Below are more pictures of this beautiful phenomenon:
Other related phenomena include iridescent cloud, circumzenithal arc, Kern arc, infralateral arc, supralateral arc, tangent arc, Parry arc, halo, parhelic circle, sundog, etc. in case this is not enough for your knowledge greed :D

I'm still wondering whether this is astro-related. lols

Clear skies,
Anne (:

Saturday, July 12, 2008

Watch "The Sky at Night" online!

Hey all!

This is super interesting! You can access this BBC website to watch current and past episodes of the monthly BBC TV documentary "The Sky at Night" online, hosted by Sir Patrick Moore. The show features a wide range of astronomical topics including stellar life cycles, radio astronomy, black holes, artificial satellites, neutron stars, and current celestial events such as comets or meteor showers, among others.

According to Wikipedia:
"Sir Patrick Moore is a former president of the British Astronomical Association, co-founder and former president of the Society for Popular Astronomy, author of over 70 books on astronomy, presenter of the longest running television series (with the same original presenter), "The Sky at Night" on the BBC and a famous figure on British television (such as being the Gamemaster). He is well known for his rapid mode of speech, trademark monocle, poorly fitting blazers, extremely high trouser line and a fondness for the xylophone."

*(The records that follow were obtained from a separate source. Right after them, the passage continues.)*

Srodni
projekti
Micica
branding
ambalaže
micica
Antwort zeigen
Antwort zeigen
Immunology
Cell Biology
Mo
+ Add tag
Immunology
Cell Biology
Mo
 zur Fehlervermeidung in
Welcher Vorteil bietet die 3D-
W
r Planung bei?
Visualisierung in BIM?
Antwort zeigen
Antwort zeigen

You can explore other areas of BBC - Science & Nature: Space website as well. Do make good use of the resource when you have the time (:

Clear skies,

Thursday, July 10, 2008

1st post!

Hi all!

Our NJC Astronomy Club's blog is now up and running! The blog features a wide range of content from announcements, training-related issues, to your daily bits of astronomy!

Feel free to leave comments, suggestions, etc. at the tagboard (:

Well, I don't know what to write for the first post either, so that's it!